À l’heure où la majorité des Français rencontrent des difficultés psychologiques et financières, la question du remboursement des psychothérapies se pose. Face à la demande grandissante de la population et de plus en plus sensibilisé à la santé mentale, le gouvernement a récemment mis en place un dispositif de remboursement des consultations psychologiques.

MonParcoursPsy a donc pour vocation de soulager la souffrance psychologique de toute personne dans le besoin en offrant une prise en charge rapide et gratuite chez un psychologue libéral. Et quand on sait qu’un des freins à la psychothérapie est le budget, l’idée est séduisante.
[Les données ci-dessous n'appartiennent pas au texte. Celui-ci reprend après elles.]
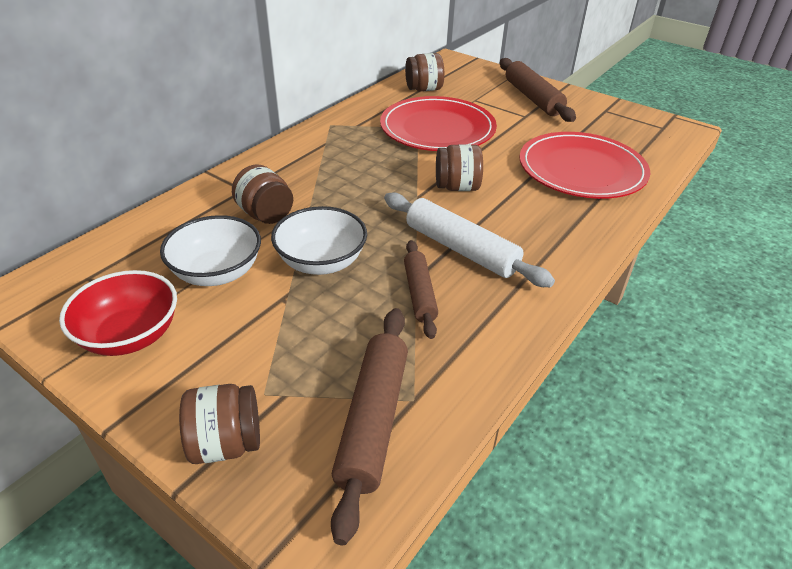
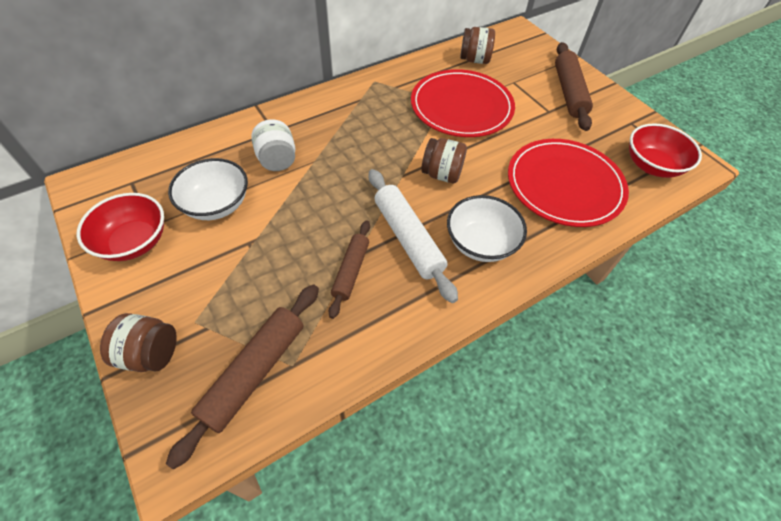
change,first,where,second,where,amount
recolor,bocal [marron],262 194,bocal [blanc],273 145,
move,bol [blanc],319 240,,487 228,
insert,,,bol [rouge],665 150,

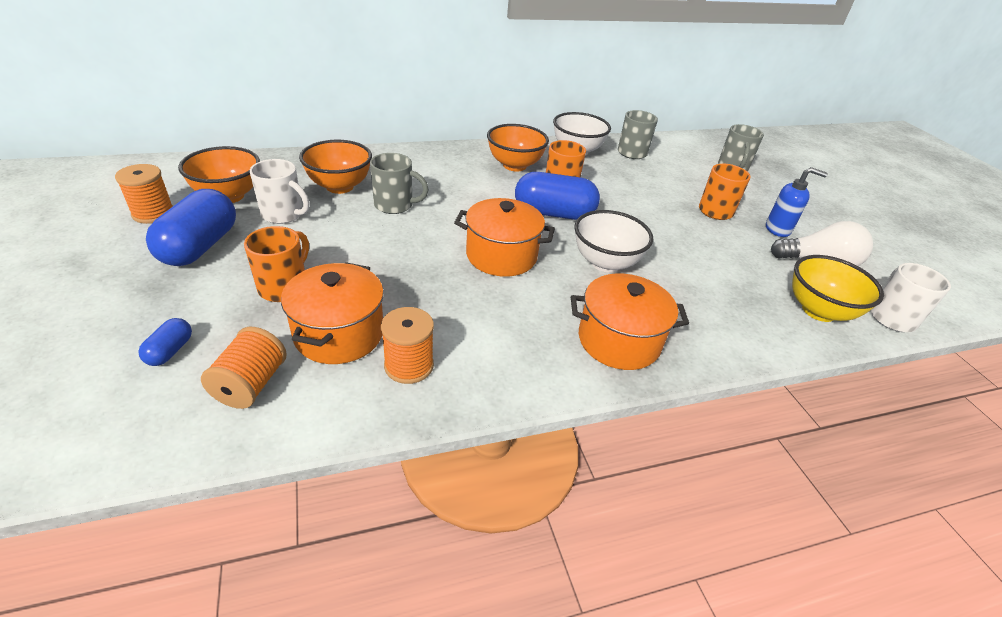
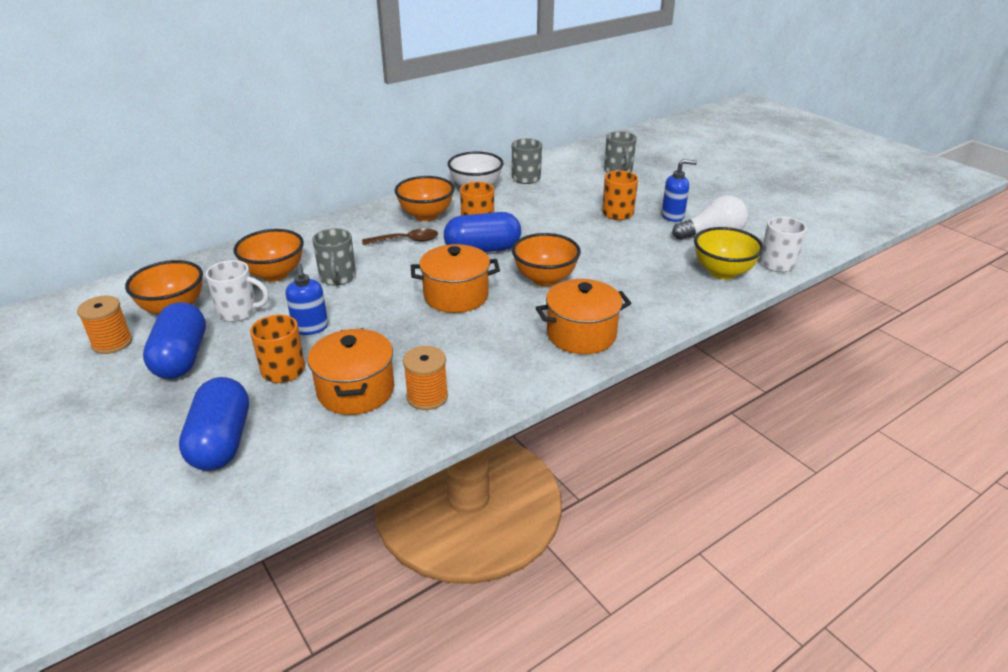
change,first,where,second,where,amount
rotate,tasse [gris],399 183,,334 257,90 degrees clockwise
recolor,bol [blanc],613 241,bol [orange],546 259,
resize,gélule [bleu],165 342,,214 424,x2.16
delete,bobine [orange],244 368,,,
insert,,,cuillère [marron],400 237,
insert,,,distributeur de savon [bleu],307 299,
Et pourtant, contrairement à ce qu’on aurait pu penser, la majorité des psychologues refuse de participer à ce programme. Pourquoi s’opposent ils ? Quelles solutions peuvent être envisagées ? Retour sur ce dispositif divise profondément et qui peut rendre zinzin !

LES POINTS FORTS DE MONPARCOURSPSY

1, Les origines de la création du dispositif MonParcoursPsy

Lancé en avril 2022, MonParcoursPsy (autrefois appelé MonPsySanté) n’est que le dernier né d’une longue liste de dispositifs de remboursement des consultations psy expérimentaux. En effet, depuis 2017, nous avons vu fleurir de nombreux dispositifs similaires portant d’autres noms : CODA3, chèque psy, pass santé jeune, forfait psy enfant-ado, etc. Toutes ces expérimentations avaient la même promesse : faciliter l’accès au soin psychique.
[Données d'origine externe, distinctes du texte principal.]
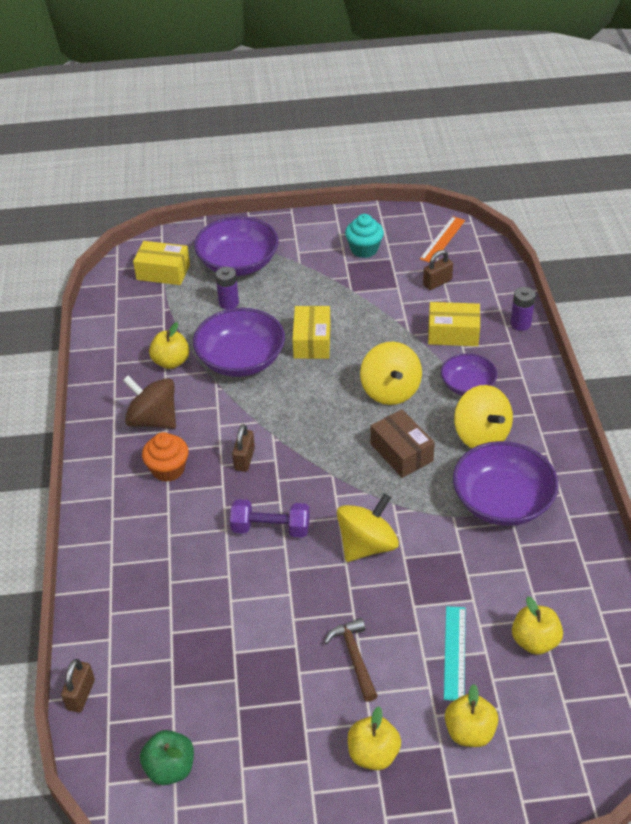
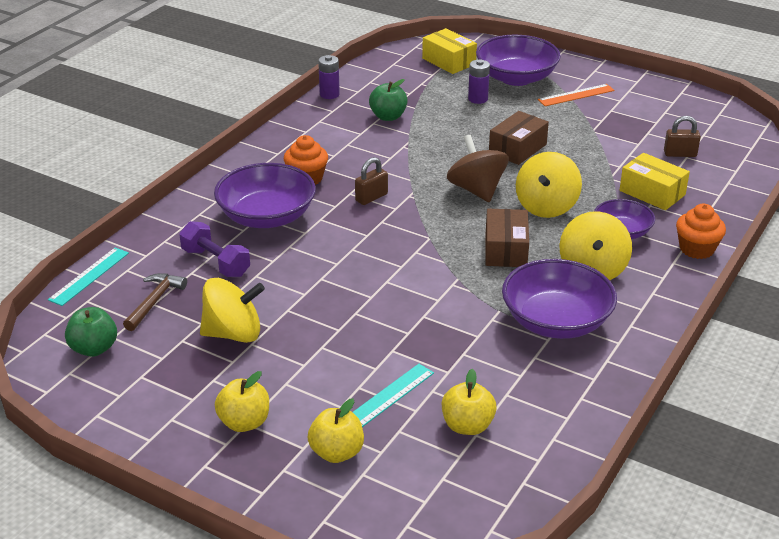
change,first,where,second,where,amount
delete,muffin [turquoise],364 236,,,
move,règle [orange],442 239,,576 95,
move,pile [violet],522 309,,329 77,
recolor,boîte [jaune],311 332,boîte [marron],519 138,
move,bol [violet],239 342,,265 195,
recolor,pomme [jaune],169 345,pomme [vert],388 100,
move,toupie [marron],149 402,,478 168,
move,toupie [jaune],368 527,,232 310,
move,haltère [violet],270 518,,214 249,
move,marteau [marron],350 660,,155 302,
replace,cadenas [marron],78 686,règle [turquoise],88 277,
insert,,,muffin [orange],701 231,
L’accès aux psychothérapies n’est donc pas une préoccupation nouvelle pour le gouvernement qui se penche sur la question depuis plusieurs années. En effet, il a été démontré qu’un accompagnement psychologique précoce permettrait la réduction de consommation de médicaments et réduirait l’installation de troubles psychiatriques sévères. Et quand on sait que la France est plutôt gourmande en antidépresseurs et anxiolytiques, la sécu a donc eu envie de réagir.

Mais c’est surtout la crise du COVID-19 en 2020 qui a accéléré les choses. Délaissant les anciens dispositifs trop timides, le gouvernement lance cette fois un projet d’envergure. MonParcoursPsy est pour la première fois un dispositif national, englobant une tranche d’âge assez importante.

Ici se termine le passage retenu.